話がそれました。その会長、北朝鮮から帰国したらすぐに公安調査局から調査が入りました。なにせ故金丸信氏が北朝鮮への渡航が決定したニュースで流されたVTRに会長が映っていたほどの先駆者。在日朝鮮人でもないのにどういう意味合いで行かれたのか、と。

私も帰国したら早速、公安調査局から連絡がありました。お話を聞かせてほしい、と。担当官は、会長から事情聴取したときと同じ方。親子で何やってるんだろうと思ったことでしょう。
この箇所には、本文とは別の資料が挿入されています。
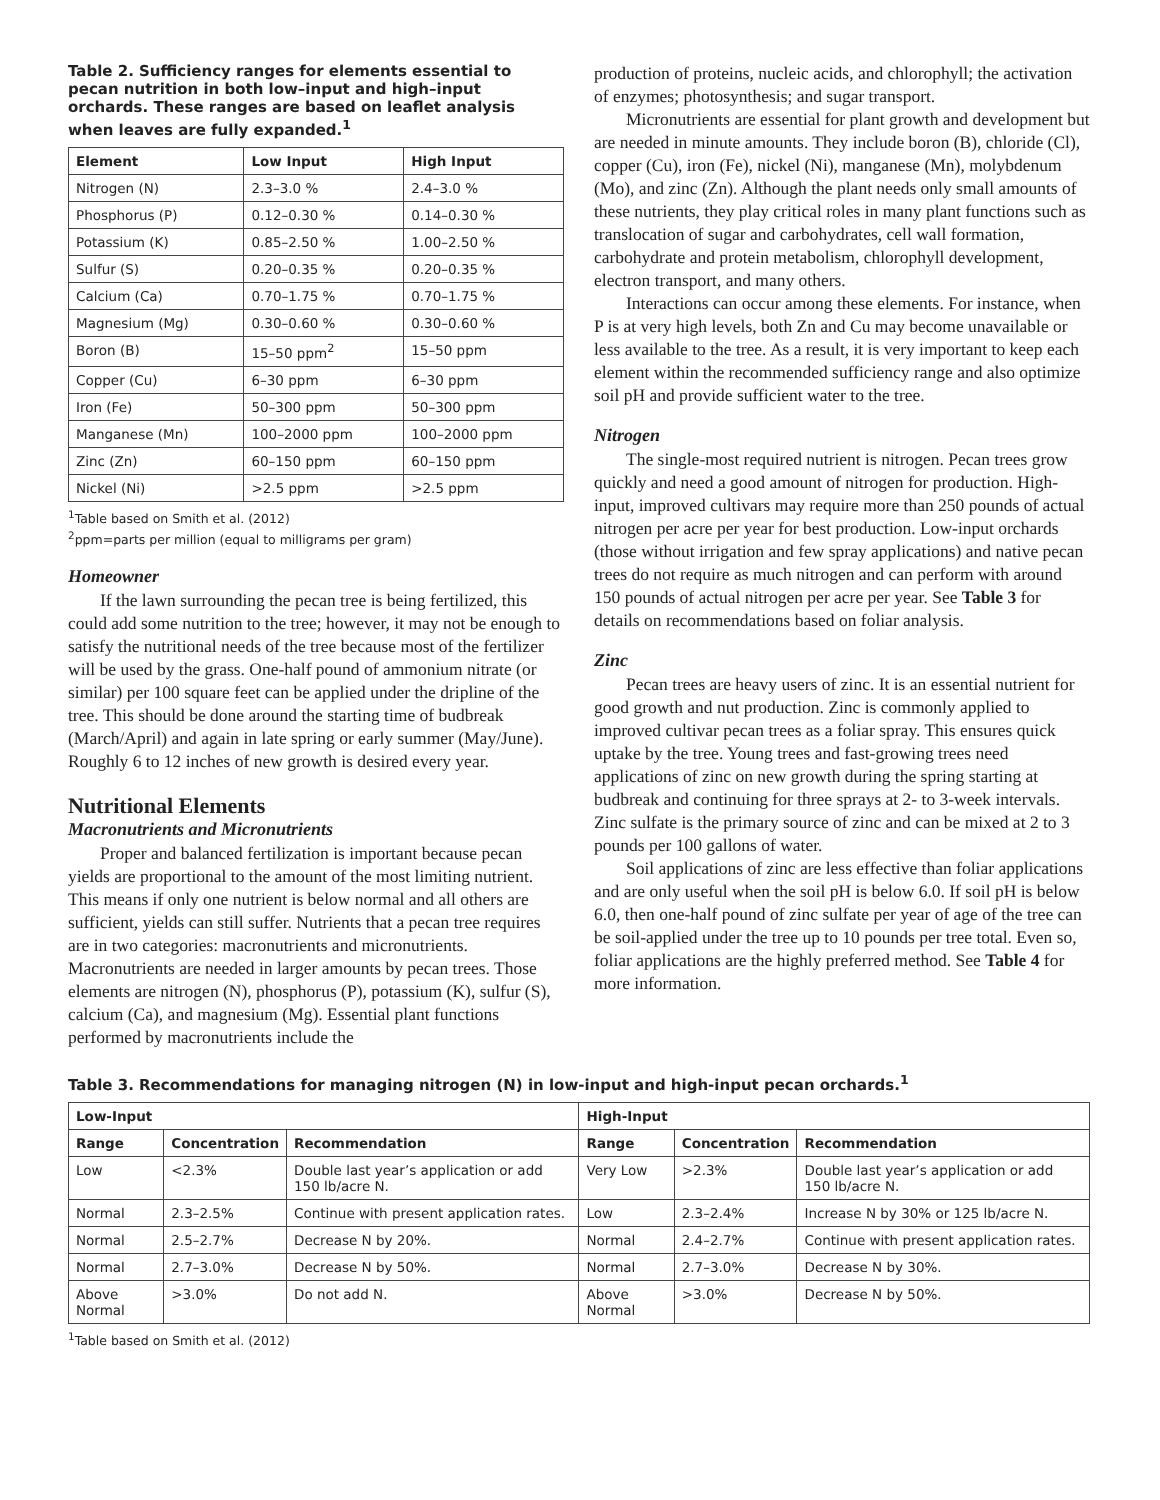Table 2. Sufficiency ranges for elements essential to pecan nutrition in both low–input and high–input orchards. These ranges are based on leaflet analysis when leaves are fully expanded.<sup>1</sup>
| Element | Low Input | High Input |
| --- | --- | --- |
| Nitrogen (N) | 2.3–3.0 % | 2.4–3.0 % |
| Phosphorus (P) | 0.12–0.30 % | 0.14–0.30 % |
| Potassium (K) | 0.85–2.50 % | 1.00–2.50 % |
| Sulfur (S) | 0.20–0.35 % | 0.20–0.35 % |
| Calcium (Ca) | 0.70–1.75 % | 0.70–1.75 % |
| Magnesium (Mg) | 0.30–0.60 % | 0.30–0.60 % |
| Boron (B) | 15–50 ppm<sup>2</sup> | 15–50 ppm |
| Copper (Cu) | 6–30 ppm | 6–30 ppm |
| Iron (Fe) | 50–300 ppm | 50–300 ppm |
| Manganese (Mn) | 100–2000 ppm | 100–2000 ppm |
| Zinc (Zn) | 60–150 ppm | 60–150 ppm |
| Nickel (Ni) | >2.5 ppm | >2.5 ppm |
<sup>1</sup> Table based on Smith et al. (2012)
<sup>2</sup> ppm=parts per million (equal to milligrams per gram)
Homeowner
If the lawn surrounding the pecan tree is being fertilized, this could add some nutrition to the tree; however, it may not be enough to satisfy the nutritional needs of the tree because most of the fertilizer will be used by the grass. One-half pound of ammonium nitrate (or similar) per 100 square feet can be applied under the dripline of the tree. This should be done around the starting time of budbreak (March/April) and again in late spring or early summer (May/June). Roughly 6 to 12 inches of new growth is desired every year.
Nutritional Elements
Macronutrients and Micronutrients
Proper and balanced fertilization is important because pecan yields are proportional to the amount of the most limiting nutrient. This means if only one nutrient is below normal and all others are sufficient, yields can still suffer. Nutrients that a pecan tree requires are in two categories: macronutrients and micronutrients. Macronutrients are needed in larger amounts by pecan trees. Those elements are nitrogen (N), phosphorus (P), potassium (K), sulfur (S), calcium (Ca), and magnesium (Mg). Essential plant functions performed by macronutrients include the
production of proteins, nucleic acids, and chlorophyll; the activation of enzymes; photosynthesis; and sugar transport.
Micronutrients are essential for plant growth and development but are needed in minute amounts. They include boron (B), chloride (Cl), copper (Cu), iron (Fe), nickel (Ni), manganese (Mn), molybdenum (Mo), and zinc (Zn). Although the plant needs only small amounts of these nutrients, they play critical roles in many plant functions such as translocation of sugar and carbohydrates, cell wall formation, carbohydrate and protein metabolism, chlorophyll development, electron transport, and many others.
Interactions can occur among these elements. For instance, when P is at very high levels, both Zn and Cu may become unavailable or less available to the tree. As a result, it is very important to keep each element within the recommended sufficiency range and also optimize soil pH and provide sufficient water to the tree.
Nitrogen
The single-most required nutrient is nitrogen. Pecan trees grow quickly and need a good amount of nitrogen for production. High-input, improved cultivars may require more than 250 pounds of actual nitrogen per acre per year for best production. Low-input orchards (those without irrigation and few spray applications) and native pecan trees do not require as much nitrogen and can perform with around 150 pounds of actual nitrogen per acre per year. See Table 3 for details on recommendations based on foliar analysis.
Zinc
Pecan trees are heavy users of zinc. It is an essential nutrient for good growth and nut production. Zinc is commonly applied to improved cultivar pecan trees as a foliar spray. This ensures quick uptake by the tree. Young trees and fast-growing trees need applications of zinc on new growth during the spring starting at budbreak and continuing for three sprays at 2- to 3-week intervals. Zinc sulfate is the primary source of zinc and can be mixed at 2 to 3 pounds per 100 gallons of water.
Soil applications of zinc are less effective than foliar applications and are only useful when the soil pH is below 6.0. If soil pH is below 6.0, then one-half pound of zinc sulfate per year of age of the tree can be soil-applied under the tree up to 10 pounds per tree total. Even so, foliar applications are the highly preferred method. See Table 4 for more information.
Table 3. Recommendations for managing nitrogen (N) in low-input and high-input pecan orchards.<sup>1</sup>
| Low-Input | | | High-Input | | |
| --- | --- | --- | --- | --- | --- |
| Range | Concentration | Recommendation | Range | Concentration | Recommendation |
| Low | <2.3% | Double last year’s application or add 150 lb/acre N. | Very Low | >2.3% | Double last year’s application or add 150 lb/acre N. |
| Normal | 2.3–2.5% | Continue with present application rates. | Low | 2.3–2.4% | Increase N by 30% or 125 lb/acre N. |
| Normal | 2.5–2.7% | Decrease N by 20%. | Normal | 2.4–2.7% | Continue with present application rates. |
| Normal | 2.7–3.0% | Decrease N by 50%. | Normal | 2.7–3.0% | Decrease N by 30%. |
| Above Normal | >3.0% | Do not add N. | Above Normal | >3.0% | Decrease N by 50%. |
<sup>1</sup> Table based on Smith et al. (2012)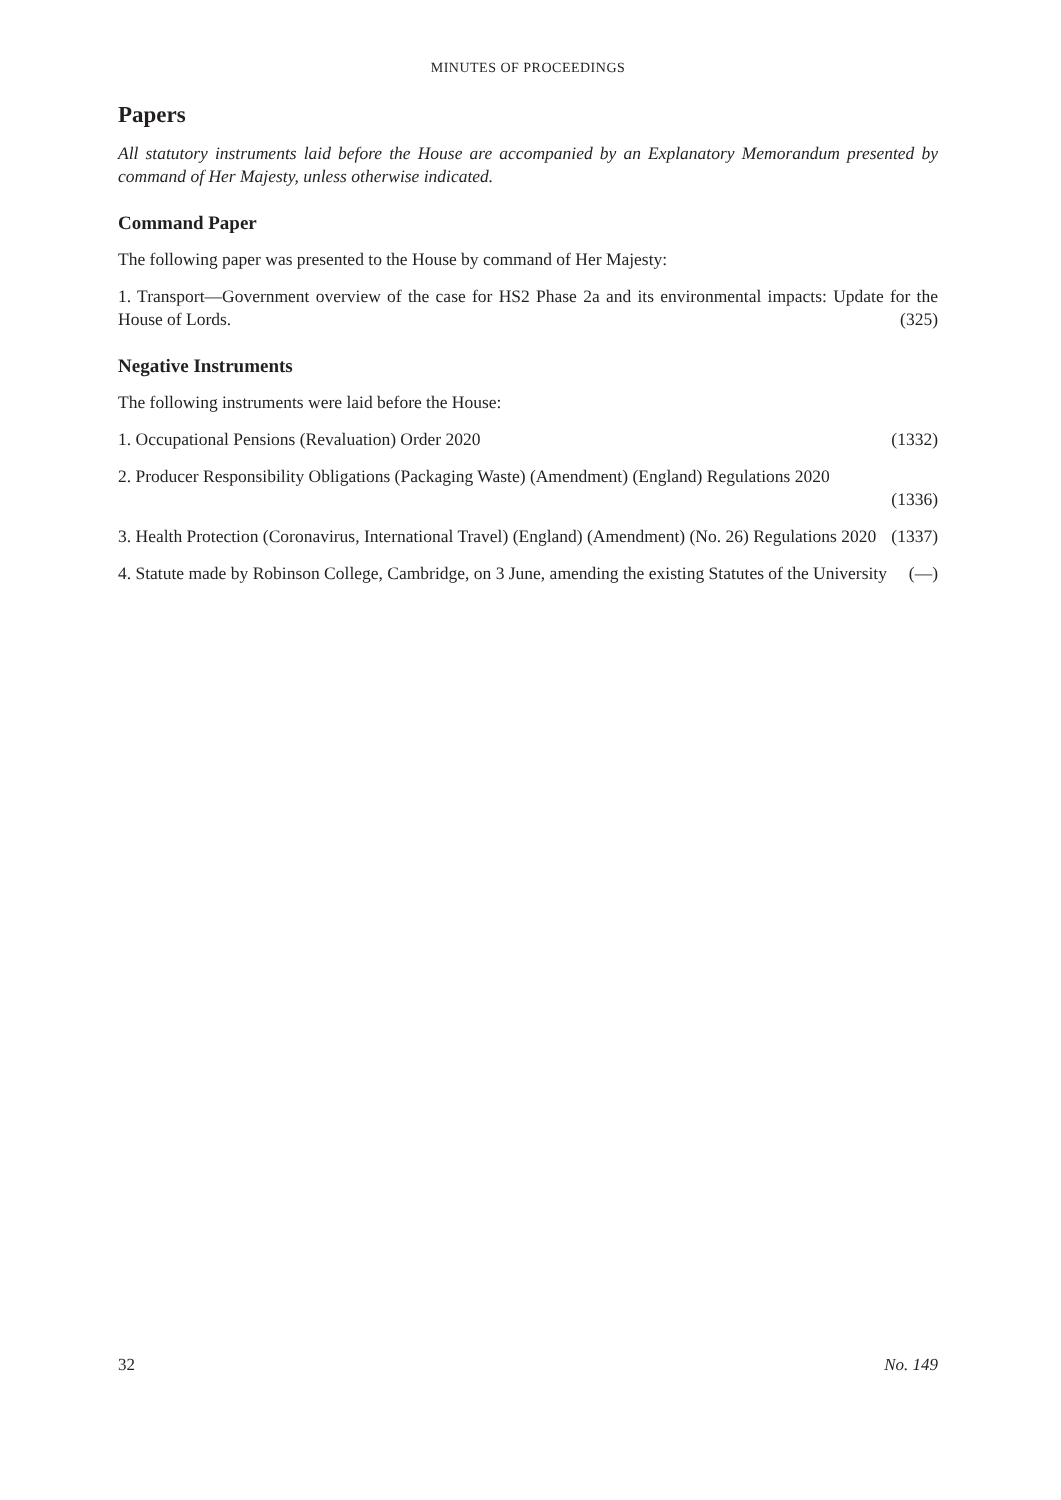MINUTES OF PROCEEDINGS
Papers
All statutory instruments laid before the House are accompanied by an Explanatory Memorandum presented by command of Her Majesty, unless otherwise indicated.
Command Paper
The following paper was presented to the House by command of Her Majesty:
1. Transport—Government overview of the case for HS2 Phase 2a and its environmental impacts: Update for the House of Lords. (325)
Negative Instruments
The following instruments were laid before the House:
1. Occupational Pensions (Revaluation) Order 2020 (1332)
2. Producer Responsibility Obligations (Packaging Waste) (Amendment) (England) Regulations 2020
(1336)
3. Health Protection (Coronavirus, International Travel) (England) (Amendment) (No. 26) Regulations 2020 (1337)
4. Statute made by Robinson College, Cambridge, on 3 June, amending the existing Statutes of the University (—)
32 No. 149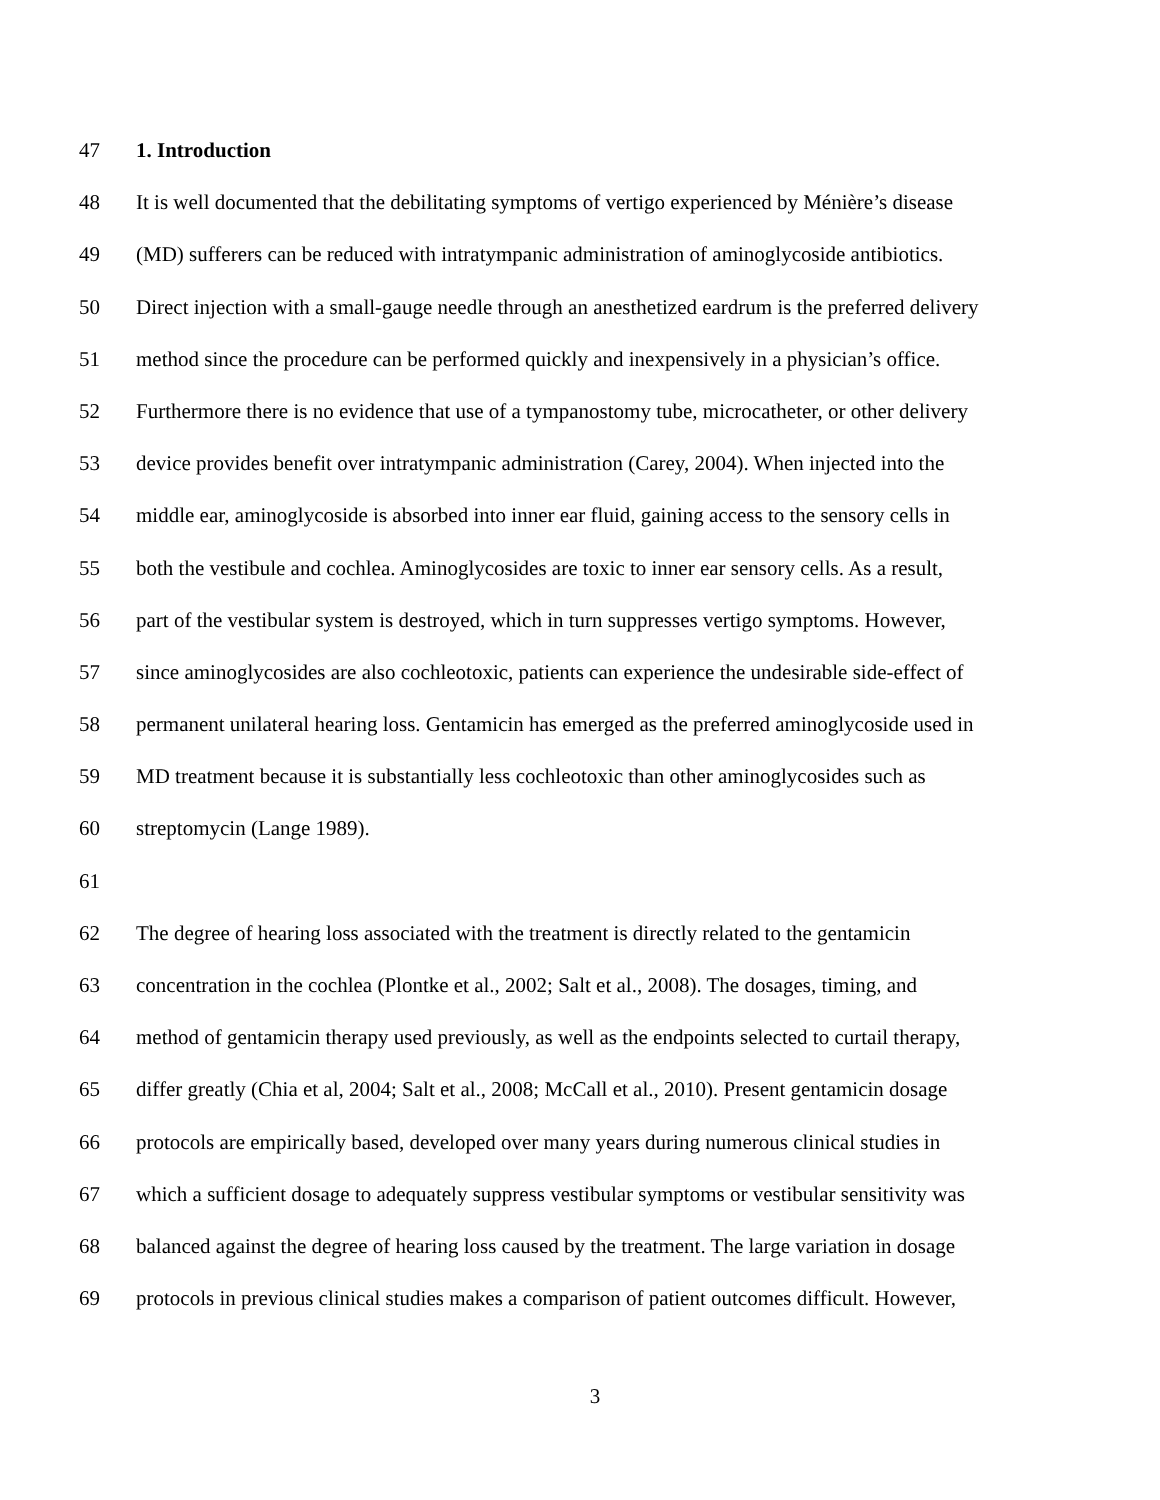47 1. Introduction
48 It is well documented that the debilitating symptoms of vertigo experienced by Ménière’s disease
49 (MD) sufferers can be reduced with intratympanic administration of aminoglycoside antibiotics.
50 Direct injection with a small-gauge needle through an anesthetized eardrum is the preferred delivery
51 method since the procedure can be performed quickly and inexpensively in a physician’s office.
52 Furthermore there is no evidence that use of a tympanostomy tube, microcatheter, or other delivery
53 device provides benefit over intratympanic administration (Carey, 2004). When injected into the
54 middle ear, aminoglycoside is absorbed into inner ear fluid, gaining access to the sensory cells in
55 both the vestibule and cochlea. Aminoglycosides are toxic to inner ear sensory cells. As a result,
56 part of the vestibular system is destroyed, which in turn suppresses vertigo symptoms. However,
57 since aminoglycosides are also cochleotoxic, patients can experience the undesirable side-effect of
58 permanent unilateral hearing loss. Gentamicin has emerged as the preferred aminoglycoside used in
59 MD treatment because it is substantially less cochleotoxic than other aminoglycosides such as
60 streptomycin (Lange 1989).
61
62 The degree of hearing loss associated with the treatment is directly related to the gentamicin
63 concentration in the cochlea (Plontke et al., 2002; Salt et al., 2008). The dosages, timing, and
64 method of gentamicin therapy used previously, as well as the endpoints selected to curtail therapy,
65 differ greatly (Chia et al, 2004; Salt et al., 2008; McCall et al., 2010). Present gentamicin dosage
66 protocols are empirically based, developed over many years during numerous clinical studies in
67 which a sufficient dosage to adequately suppress vestibular symptoms or vestibular sensitivity was
68 balanced against the degree of hearing loss caused by the treatment. The large variation in dosage
69 protocols in previous clinical studies makes a comparison of patient outcomes difficult. However,
3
さらに大阪市立大では田宮高麿の後輩にあたります。いまさら赤軍だのよど号だのではありませんが、そういう話題にもなりました。
などと何度かお話しているうちに情報交換の場と化し、北朝鮮関連でこんな本がありますよ、とか、今度朝鮮学校でイベントがありますね、とか。当時は今ほど北朝鮮についての書籍が手に入らなかったものです。

渡航前に読んだ本では、会長から薦められた
凍土の共和国 ― 北朝鮮幻滅紀行」金 元祚 / / 亜紀書房


個人的に先輩の考えを覗いてみようと
祖国と民族を語る ― 田宮高麿ロングインタビュー」高沢 皓司 / / 批評社

ほかに田宮先輩の著書「遺稿「民族論」」(紫翠会出版)というのもあります。


さて本書は95年に発行された本の文庫版。99年に発売されました。その辺りからどんどん北朝鮮本が世に溢れ始めたもので、本書も積んだままでした。いまさら読んでみると、当時はこれだけでも驚きの連続だったのだろうなぁ、と。日本人拉致については最後の最後に列挙で触れているだけです。とにかく総連と北朝鮮体制への憤りで満載です。ようやく再開した6カ国協議がまたも北朝鮮に振り回されている折。この本はそれ以前の問題だった頃の話です。